(Records excerpted from a collection)
↓

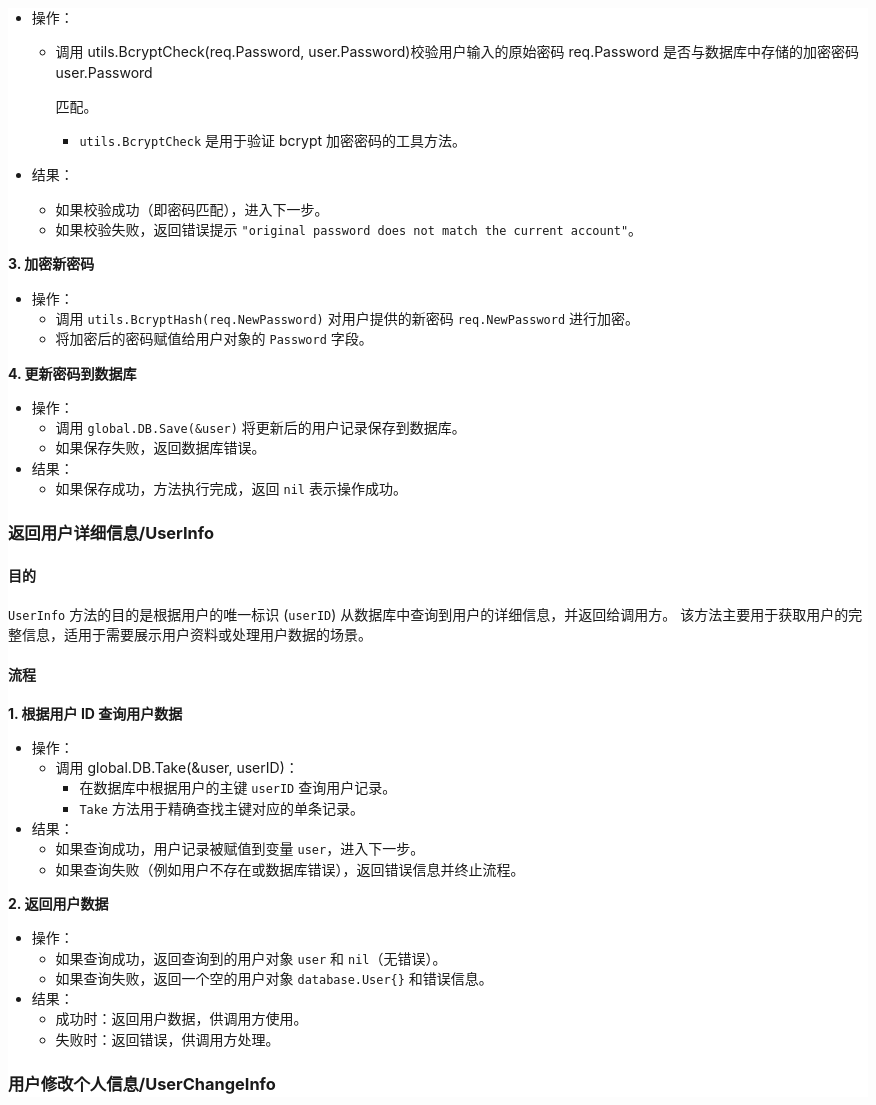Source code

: - 操作：

  - 调用 utils.BcryptCheck(req.Password, user.Password)校验用户输入的原始密码 req.Password 是否与数据库中存储的加密密码 user.Password

     匹配。

    - `utils.BcryptCheck` 是用于验证 bcrypt 加密密码的工具方法。

- 结果：

  - 如果校验成功（即密码匹配），进入下一步。
  - 如果校验失败，返回错误提示 `"original password does not match the current account"`。

**3. 加密新密码**

- 操作：
  - 调用 `utils.BcryptHash(req.NewPassword)` 对用户提供的新密码 `req.NewPassword` 进行加密。
  - 将加密后的密码赋值给用户对象的 `Password` 字段。

**4. 更新密码到数据库**

- 操作：
  - 调用 `global.DB.Save(&user)` 将更新后的用户记录保存到数据库。
  - 如果保存失败，返回数据库错误。
- 结果：
  - 如果保存成功，方法执行完成，返回 `nil` 表示操作成功。

### 返回用户详细信息/UserInfo

#### **目的**

`UserInfo` 方法的目的是根据用户的唯一标识 (`userID`) 从数据库中查询到用户的详细信息，并返回给调用方。 该方法主要用于获取用户的完整信息，适用于需要展示用户资料或处理用户数据的场景。

#### 流程

**1. 根据用户 ID 查询用户数据**

- 操作：
  - 调用 global.DB.Take(&user, userID)：
    - 在数据库中根据用户的主键 `userID` 查询用户记录。
    - `Take` 方法用于精确查找主键对应的单条记录。
- 结果：
  - 如果查询成功，用户记录被赋值到变量 `user`，进入下一步。
  - 如果查询失败（例如用户不存在或数据库错误），返回错误信息并终止流程。

**2. 返回用户数据**

- 操作：
  - 如果查询成功，返回查询到的用户对象 `user` 和 `nil`（无错误）。
  - 如果查询失败，返回一个空的用户对象 `database.User{}` 和错误信息。
- 结果：
  - 成功时：返回用户数据，供调用方使用。
  - 失败时：返回错误，供调用方处理。

### 用户修改个人信息/UserChangeInfo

↑

When a line in the entries above contains "如果查询失败", count it; please answer with the number only.

2